──────── Information given ────────

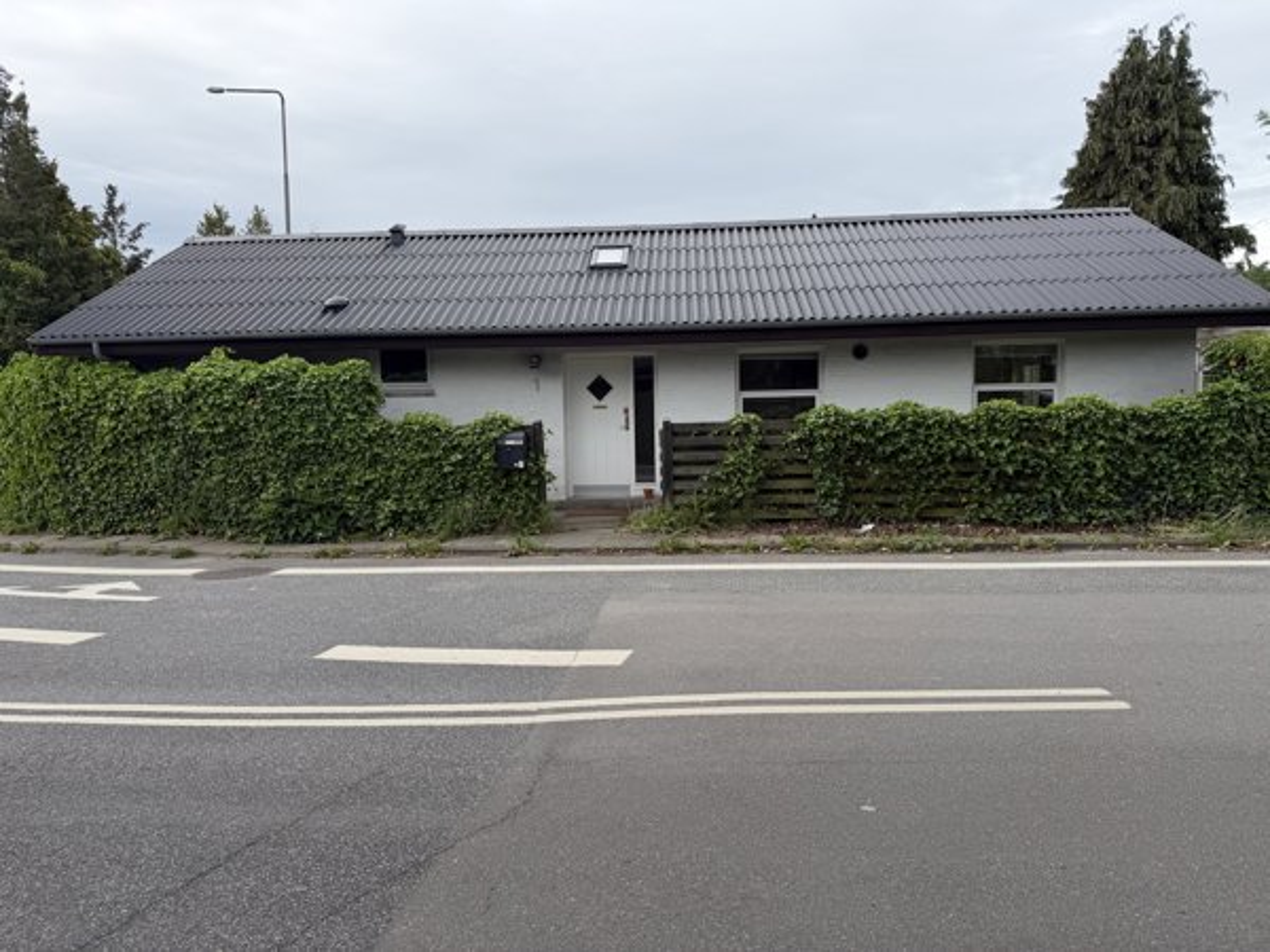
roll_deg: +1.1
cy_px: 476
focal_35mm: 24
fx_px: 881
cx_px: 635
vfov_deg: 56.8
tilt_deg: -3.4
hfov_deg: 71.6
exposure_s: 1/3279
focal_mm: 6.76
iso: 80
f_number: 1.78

────────

■ **The problem**: Every entry must be retyped exactly, with the pictures removed.

■ **Solution for this problem**:
roll_deg: +1.1
cy_px: 476
focal_35mm: 24
fx_px: 881
cx_px: 635
vfov_deg: 56.8
tilt_deg: -3.4
hfov_deg: 71.6
exposure_s: 1/3279
focal_mm: 6.76
iso: 80
f_number: 1.78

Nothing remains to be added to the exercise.